Joan Wilson (Image Credit: RIH Foundation)
JOAN WILSON'S LEGACY

Longtime Kamloops resident leaves RIH Foundation and YMCA-YWCA with $100,000 each

Nov 17, 2020 | 11:31 AM

KAMLOOPS — Local community member Joan Wilson has made a significant contribution to enhance the city she loved, giving $100,000 each to the Royal Inland Hospital Foundation and the local YMCA-YWCA.

In a release, the RIH Foundation says Wilson passed away March 8, 2020 at the Marjorie Willoughby Snowden Hospice House — leaving this legacy gift to two organizations close to her heart.

“Joan Wilson’s legacy gift is a wonderful donation,” says Heidi Coleman, RIH Foundation CEO. “Through this gift, even though she is no longer with us, she has ensured that the community she cared so much about will continue to benefit from her generosity.”

Joan and her husband Brian moved from England to Canada in 1953 and lived in Kamloops for more than 60 years.

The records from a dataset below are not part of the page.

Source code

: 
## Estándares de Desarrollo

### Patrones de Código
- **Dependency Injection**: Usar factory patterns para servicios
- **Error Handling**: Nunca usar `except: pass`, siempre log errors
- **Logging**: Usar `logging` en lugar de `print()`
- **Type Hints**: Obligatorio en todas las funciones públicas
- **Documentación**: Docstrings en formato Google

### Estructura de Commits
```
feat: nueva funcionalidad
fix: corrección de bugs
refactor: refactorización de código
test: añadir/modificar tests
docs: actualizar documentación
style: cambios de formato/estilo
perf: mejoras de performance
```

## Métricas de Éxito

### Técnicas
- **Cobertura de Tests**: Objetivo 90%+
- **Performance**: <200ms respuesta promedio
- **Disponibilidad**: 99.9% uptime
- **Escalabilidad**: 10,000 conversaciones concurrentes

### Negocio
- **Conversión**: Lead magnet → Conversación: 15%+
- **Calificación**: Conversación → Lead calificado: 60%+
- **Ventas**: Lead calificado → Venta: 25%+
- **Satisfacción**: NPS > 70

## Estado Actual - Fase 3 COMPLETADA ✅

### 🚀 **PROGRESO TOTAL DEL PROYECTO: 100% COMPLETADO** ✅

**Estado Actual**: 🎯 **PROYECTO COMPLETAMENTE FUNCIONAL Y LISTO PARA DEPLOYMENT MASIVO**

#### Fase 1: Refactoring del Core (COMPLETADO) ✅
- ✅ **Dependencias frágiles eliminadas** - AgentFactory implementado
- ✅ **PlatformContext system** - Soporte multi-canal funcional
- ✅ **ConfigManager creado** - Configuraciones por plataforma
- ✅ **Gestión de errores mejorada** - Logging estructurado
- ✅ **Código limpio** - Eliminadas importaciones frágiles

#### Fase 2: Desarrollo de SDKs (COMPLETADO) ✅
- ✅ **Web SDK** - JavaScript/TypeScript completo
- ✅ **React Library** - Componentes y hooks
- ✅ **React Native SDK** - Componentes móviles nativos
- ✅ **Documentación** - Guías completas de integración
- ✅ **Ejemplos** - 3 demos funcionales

Brian worked in businesses throughout the city, including the meat department at Woodward’s Department Store, while Joan was a nurse at RIH, eventually becoming the head nurse of the Health Unit on the North Shore. It’s estimated Joan delivered more than 2,000 babies while she worked as a midwife.

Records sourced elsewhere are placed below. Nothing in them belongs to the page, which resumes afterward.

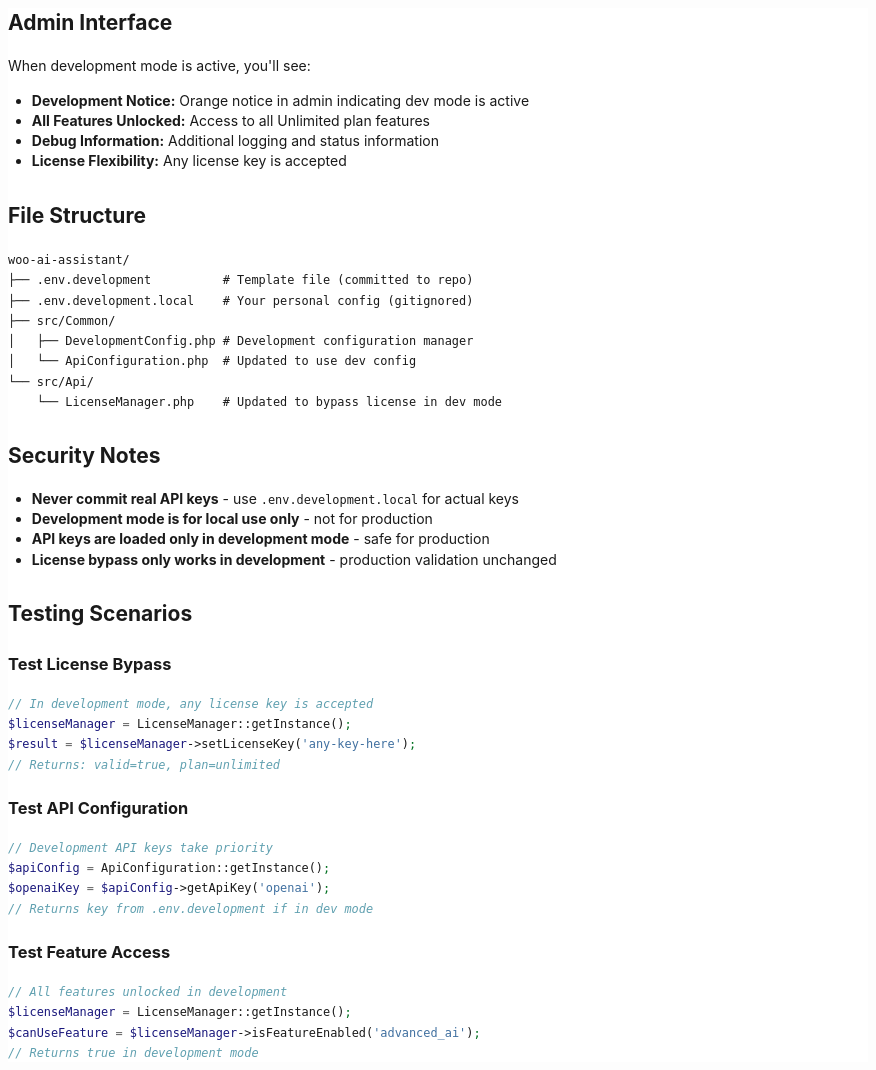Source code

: ## Admin Interface

When development mode is active, you'll see:

- **Development Notice:** Orange notice in admin indicating dev mode is active
- **All Features Unlocked:** Access to all Unlimited plan features
- **Debug Information:** Additional logging and status information
- **License Flexibility:** Any license key is accepted

## File Structure

```
woo-ai-assistant/
├── .env.development          # Template file (committed to repo)
├── .env.development.local    # Your personal config (gitignored)
├── src/Common/
│   ├── DevelopmentConfig.php # Development configuration manager
│   └── ApiConfiguration.php  # Updated to use dev config
└── src/Api/
    └── LicenseManager.php    # Updated to bypass license in dev mode
```

## Security Notes

- **Never commit real API keys** - use `.env.development.local` for actual keys
- **Development mode is for local use only** - not for production
- **API keys are loaded only in development mode** - safe for production
- **License bypass only works in development** - production validation unchanged

## Testing Scenarios

### Test License Bypass
```php
// In development mode, any license key is accepted
$licenseManager = LicenseManager::getInstance();
$result = $licenseManager->setLicenseKey('any-key-here');
// Returns: valid=true, plan=unlimited
```

### Test API Configuration
```php
// Development API keys take priority
$apiConfig = ApiConfiguration::getInstance();
$openaiKey = $apiConfig->getApiKey('openai');
// Returns key from .env.development if in dev mode
```

### Test Feature Access
```php
// All features unlocked in development
$licenseManager = LicenseManager::getInstance();
$canUseFeature = $licenseManager->isFeatureEnabled('advanced_ai');
// Returns true in development mode
```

Joan and Brian’s love for Kamloops grew even stronger over the years as they spent their time living on their ranch and taking advantage of the amenities the local geography has to offer before Brian passed away in 2016.

Joan kept up her involvement in the RiverBend community as the blood pressure go-to person and columnist for ‘About Your Health’ in the Mainstream newsletter. She helped to form the Women’s Shelter and Cottonwood Manors seniors housing, and volunteered as president for Senior’s Outreach and the Kamloops Liaison Council for Seniors. With this she also helped create seniors day at the North Shore Safeway, where seniors could get a cup of tea, cookies and help with their shopping.

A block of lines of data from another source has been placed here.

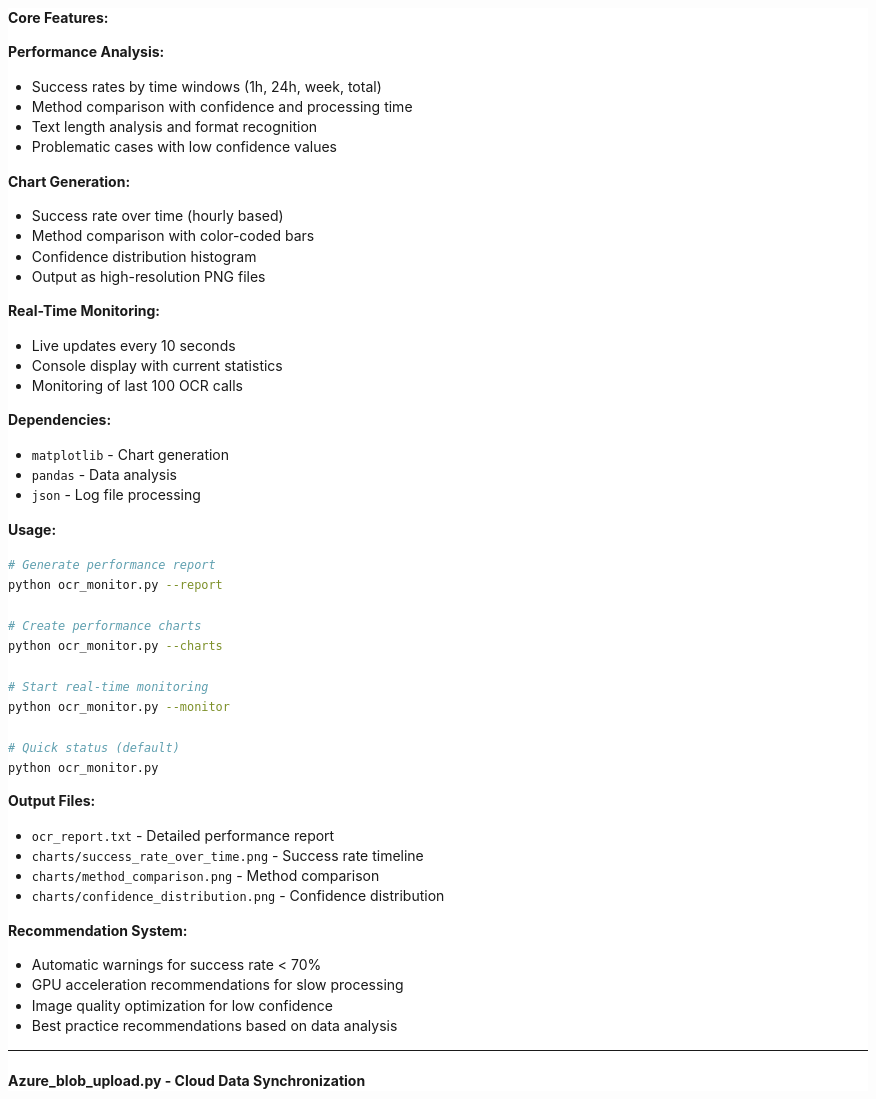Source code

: **Core Features:**

**Performance Analysis:**
- Success rates by time windows (1h, 24h, week, total)
- Method comparison with confidence and processing time
- Text length analysis and format recognition
- Problematic cases with low confidence values

**Chart Generation:**
- Success rate over time (hourly based)
- Method comparison with color-coded bars
- Confidence distribution histogram
- Output as high-resolution PNG files

**Real-Time Monitoring:**
- Live updates every 10 seconds
- Console display with current statistics
- Monitoring of last 100 OCR calls

**Dependencies:**
- `matplotlib` - Chart generation
- `pandas` - Data analysis
- `json` - Log file processing

**Usage:**
```bash
# Generate performance report
python ocr_monitor.py --report

# Create performance charts
python ocr_monitor.py --charts

# Start real-time monitoring
python ocr_monitor.py --monitor

# Quick status (default)
python ocr_monitor.py
```

**Output Files:**
- `ocr_report.txt` - Detailed performance report
- `charts/success_rate_over_time.png` - Success rate timeline
- `charts/method_comparison.png` - Method comparison
- `charts/confidence_distribution.png` - Confidence distribution

**Recommendation System:**
- Automatic warnings for success rate < 70%
- GPU acceleration recommendations for slow processing
- Image quality optimization for low confidence
- Best practice recommendations based on data analysis

---

#### **Azure_blob_upload.py** - Cloud Data Synchronization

In recognition of her sizable contributions to Kamloops, Joan received a Special Community Contribution Certificate, signed and sealed by Kamloops’ Member of Parliament Nelson Riis.

She was also a regular member of the aquafit classes at the YMCA and CEO Colin Reid says Wilson lived a life where she contributed to individual and community health.

“Joan was a regular participant in Y activities and she was keen to share her thoughts about how the Y was serving the community and she was always willing to do her part,” he says in the release. “Her gift is a legacy that has come at just the right time and it is an example of her belief in being a steward for future generations. Thank you Joan!”